Possibilita difamar, não com palavras, mas com filmagens e fotos
íntimas postadas na rede. Nas mãos de um bom hacker, a devassa
completa da vida do outro. O inferno tornou-se muito pior na era da
informática.
Mas,
afinal, o que move tamanho investimento maligno? Chico Buarque
cantou: "Dei pra maldizer o nosso lar, pra xingar teu nome, te
humilhar e me vingar a qualquer preço, te adorando pelo avesso, pra
mostrar que ainda sou sua".
Aí
mora a chave: o investimento da paixão é tamanho que sua perda
precisa ser negada a qualquer custo. Eis porque o "amor"

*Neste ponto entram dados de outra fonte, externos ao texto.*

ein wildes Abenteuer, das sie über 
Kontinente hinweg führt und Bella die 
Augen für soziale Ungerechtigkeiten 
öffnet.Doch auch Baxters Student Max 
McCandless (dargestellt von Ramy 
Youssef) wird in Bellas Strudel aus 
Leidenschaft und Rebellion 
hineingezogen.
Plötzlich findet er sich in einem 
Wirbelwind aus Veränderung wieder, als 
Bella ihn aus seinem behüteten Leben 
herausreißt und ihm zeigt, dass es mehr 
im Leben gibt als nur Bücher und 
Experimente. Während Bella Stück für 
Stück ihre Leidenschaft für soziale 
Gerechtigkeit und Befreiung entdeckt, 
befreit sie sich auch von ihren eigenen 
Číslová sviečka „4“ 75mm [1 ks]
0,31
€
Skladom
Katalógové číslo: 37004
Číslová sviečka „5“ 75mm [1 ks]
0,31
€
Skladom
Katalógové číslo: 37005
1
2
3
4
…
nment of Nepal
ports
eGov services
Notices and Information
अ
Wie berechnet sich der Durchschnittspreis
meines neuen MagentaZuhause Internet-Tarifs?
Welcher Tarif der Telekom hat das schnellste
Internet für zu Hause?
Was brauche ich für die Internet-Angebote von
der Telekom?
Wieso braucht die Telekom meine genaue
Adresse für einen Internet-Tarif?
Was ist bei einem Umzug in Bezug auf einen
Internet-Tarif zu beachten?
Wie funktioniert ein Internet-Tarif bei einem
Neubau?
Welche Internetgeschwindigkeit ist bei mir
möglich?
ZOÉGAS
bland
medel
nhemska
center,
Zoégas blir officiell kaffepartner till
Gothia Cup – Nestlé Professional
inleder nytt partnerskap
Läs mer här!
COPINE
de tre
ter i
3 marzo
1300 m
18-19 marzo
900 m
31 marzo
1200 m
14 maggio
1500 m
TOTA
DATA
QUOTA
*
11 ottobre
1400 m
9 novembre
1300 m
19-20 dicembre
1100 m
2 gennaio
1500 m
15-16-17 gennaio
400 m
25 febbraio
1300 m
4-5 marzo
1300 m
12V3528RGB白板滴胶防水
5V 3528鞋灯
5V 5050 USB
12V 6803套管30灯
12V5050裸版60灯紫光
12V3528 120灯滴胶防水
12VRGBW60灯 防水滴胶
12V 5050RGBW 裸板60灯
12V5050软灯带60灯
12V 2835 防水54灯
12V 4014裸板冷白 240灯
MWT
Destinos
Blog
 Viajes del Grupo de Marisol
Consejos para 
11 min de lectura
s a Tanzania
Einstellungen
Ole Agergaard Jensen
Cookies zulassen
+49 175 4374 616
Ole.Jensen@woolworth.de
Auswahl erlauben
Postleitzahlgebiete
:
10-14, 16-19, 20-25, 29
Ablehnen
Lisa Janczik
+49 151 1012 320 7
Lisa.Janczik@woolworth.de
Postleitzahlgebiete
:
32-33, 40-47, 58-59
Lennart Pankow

precisa ser afirmado mesmo com seu objeto morto: o cadáver é a
posse definitiva.
"Se
ela já estava separada dele havia tempos, por que ele foi matá-la
quando ela arranjou um namorado novo?" São truques da paixão:
imaginar a mulher com outro homem é capaz de reacendê-la, pois dá
um enorme tesão (vide "swings", "ménages").
Há
duas espécies de ciúme: o sexual (dos homens, que sempre correram o
risco de criar o filho de outro) e o de prestígio (das mulheres, que
detectam desinvestimento nelas, mesmo que seja em favor do futebol,
do computador ou dos amigos do marido). Isso fala só do mais
frequente. O de praxe é haver sempre uma mistura dos dois.
Mas
como o momento perigoso é o do crime passional, precisamos entender
que a paixão (do latim "passio", cuja única tradução é
"sofrimento") é um programa de loucura transitória, um
investimento de toda nossa vida, não numa pessoa, mas na idealização
de alguém. Por isso, ela pode prosseguir depois da perda, mesmo
depois da morte.
Quem
ama, não mata. Quem está apaixonado, sim.